### What is being asked
Using only the entries below, copy exactly the lines that begin at the one with "Part 1: Prepare the Data." and end at the one with "## Annual Lange", both included. Drop the pictures.

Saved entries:
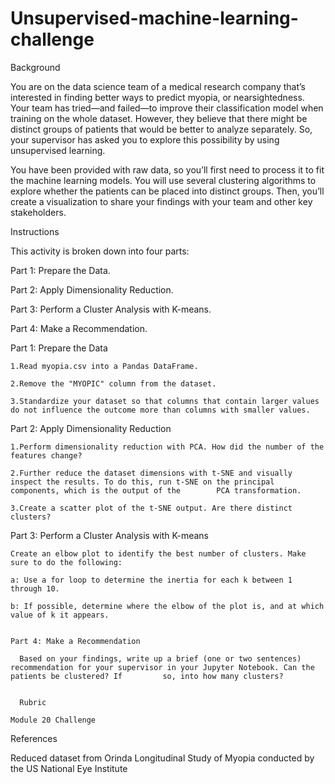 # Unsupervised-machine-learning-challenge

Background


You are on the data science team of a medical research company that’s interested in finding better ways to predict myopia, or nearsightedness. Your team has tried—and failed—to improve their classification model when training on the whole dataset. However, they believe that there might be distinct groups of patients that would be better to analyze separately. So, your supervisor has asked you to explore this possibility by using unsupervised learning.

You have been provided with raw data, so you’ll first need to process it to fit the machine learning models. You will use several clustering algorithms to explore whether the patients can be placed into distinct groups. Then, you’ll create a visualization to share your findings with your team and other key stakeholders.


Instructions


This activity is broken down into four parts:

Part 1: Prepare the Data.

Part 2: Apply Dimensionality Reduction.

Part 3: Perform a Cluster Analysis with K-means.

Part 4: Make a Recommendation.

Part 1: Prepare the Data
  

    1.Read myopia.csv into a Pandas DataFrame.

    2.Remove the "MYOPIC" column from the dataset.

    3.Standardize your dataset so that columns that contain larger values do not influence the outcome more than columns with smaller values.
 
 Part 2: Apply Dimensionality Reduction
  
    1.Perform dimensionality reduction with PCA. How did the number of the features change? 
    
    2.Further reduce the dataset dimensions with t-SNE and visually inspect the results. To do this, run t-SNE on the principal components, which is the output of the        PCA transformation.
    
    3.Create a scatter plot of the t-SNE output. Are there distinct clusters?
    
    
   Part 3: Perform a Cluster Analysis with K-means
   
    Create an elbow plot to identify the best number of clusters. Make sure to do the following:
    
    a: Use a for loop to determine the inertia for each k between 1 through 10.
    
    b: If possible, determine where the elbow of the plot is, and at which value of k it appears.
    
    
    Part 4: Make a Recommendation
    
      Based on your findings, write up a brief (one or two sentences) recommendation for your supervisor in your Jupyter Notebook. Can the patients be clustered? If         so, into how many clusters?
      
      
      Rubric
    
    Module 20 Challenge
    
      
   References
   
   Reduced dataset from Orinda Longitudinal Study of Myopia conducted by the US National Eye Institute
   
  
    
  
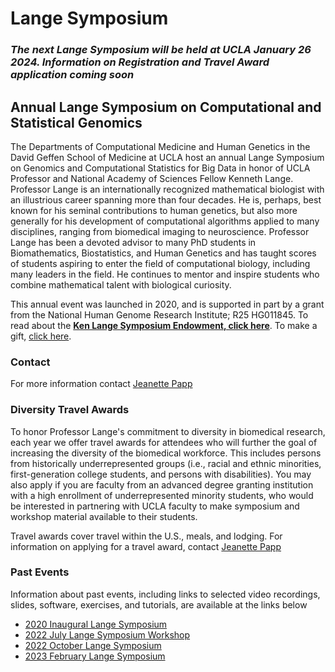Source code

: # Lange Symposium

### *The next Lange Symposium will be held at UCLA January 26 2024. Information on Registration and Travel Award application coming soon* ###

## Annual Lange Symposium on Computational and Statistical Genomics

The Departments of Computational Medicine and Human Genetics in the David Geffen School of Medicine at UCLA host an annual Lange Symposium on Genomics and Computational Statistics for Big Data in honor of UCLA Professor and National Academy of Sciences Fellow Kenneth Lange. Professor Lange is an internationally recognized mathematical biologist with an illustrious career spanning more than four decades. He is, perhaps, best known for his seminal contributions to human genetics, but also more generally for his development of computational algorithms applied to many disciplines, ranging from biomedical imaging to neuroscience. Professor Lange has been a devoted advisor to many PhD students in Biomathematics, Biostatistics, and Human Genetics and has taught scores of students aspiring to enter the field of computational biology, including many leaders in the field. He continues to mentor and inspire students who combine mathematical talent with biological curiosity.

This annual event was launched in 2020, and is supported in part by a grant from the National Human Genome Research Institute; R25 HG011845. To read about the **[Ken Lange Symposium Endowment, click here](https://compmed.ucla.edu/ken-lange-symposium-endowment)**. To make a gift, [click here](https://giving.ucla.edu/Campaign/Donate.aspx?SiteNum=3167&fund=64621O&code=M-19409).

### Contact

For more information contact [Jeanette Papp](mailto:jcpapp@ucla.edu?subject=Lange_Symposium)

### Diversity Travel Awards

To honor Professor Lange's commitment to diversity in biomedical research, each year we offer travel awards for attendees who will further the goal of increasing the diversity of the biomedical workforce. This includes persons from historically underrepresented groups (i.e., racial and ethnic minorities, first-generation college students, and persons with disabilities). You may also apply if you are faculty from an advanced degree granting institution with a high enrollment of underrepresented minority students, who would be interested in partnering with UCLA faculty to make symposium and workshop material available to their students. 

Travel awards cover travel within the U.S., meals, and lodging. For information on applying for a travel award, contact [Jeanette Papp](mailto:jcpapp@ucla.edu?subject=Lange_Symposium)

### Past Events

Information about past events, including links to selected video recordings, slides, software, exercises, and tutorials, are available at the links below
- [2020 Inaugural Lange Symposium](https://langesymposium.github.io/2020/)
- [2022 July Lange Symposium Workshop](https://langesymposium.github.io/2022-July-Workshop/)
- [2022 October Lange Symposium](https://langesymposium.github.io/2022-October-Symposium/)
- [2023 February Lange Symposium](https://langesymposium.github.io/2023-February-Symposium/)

### Solution to this problem
Part 1: Prepare the Data.

Part 2: Apply Dimensionality Reduction.

Part 3: Perform a Cluster Analysis with K-means.

Part 4: Make a Recommendation.

Part 1: Prepare the Data
  

    1.Read myopia.csv into a Pandas DataFrame.

    2.Remove the "MYOPIC" column from the dataset.

    3.Standardize your dataset so that columns that contain larger values do not influence the outcome more than columns with smaller values.
 
 Part 2: Apply Dimensionality Reduction
  
    1.Perform dimensionality reduction with PCA. How did the number of the features change? 
    
    2.Further reduce the dataset dimensions with t-SNE and visually inspect the results. To do this, run t-SNE on the principal components, which is the output of the        PCA transformation.
    
    3.Create a scatter plot of the t-SNE output. Are there distinct clusters?
    
    
   Part 3: Perform a Cluster Analysis with K-means
   
    Create an elbow plot to identify the best number of clusters. Make sure to do the following:
    
    a: Use a for loop to determine the inertia for each k between 1 through 10.
    
    b: If possible, determine where the elbow of the plot is, and at which value of k it appears.
    
    
    Part 4: Make a Recommendation
    
      Based on your findings, write up a brief (one or two sentences) recommendation for your supervisor in your Jupyter Notebook. Can the patients be clustered? If         so, into how many clusters?
      
      
      Rubric
    
    Module 20 Challenge
    
      
   References
   
   Reduced dataset from Orinda Longitudinal Study of Myopia conducted by the US National Eye Institute
   
  
    
  
Source code

: # Lange Symposium

### *The next Lange Symposium will be held at UCLA January 26 2024. Information on Registration and Travel Award application coming soon* ###

## Annual Lange Symposium on Computational and Statistical Genomics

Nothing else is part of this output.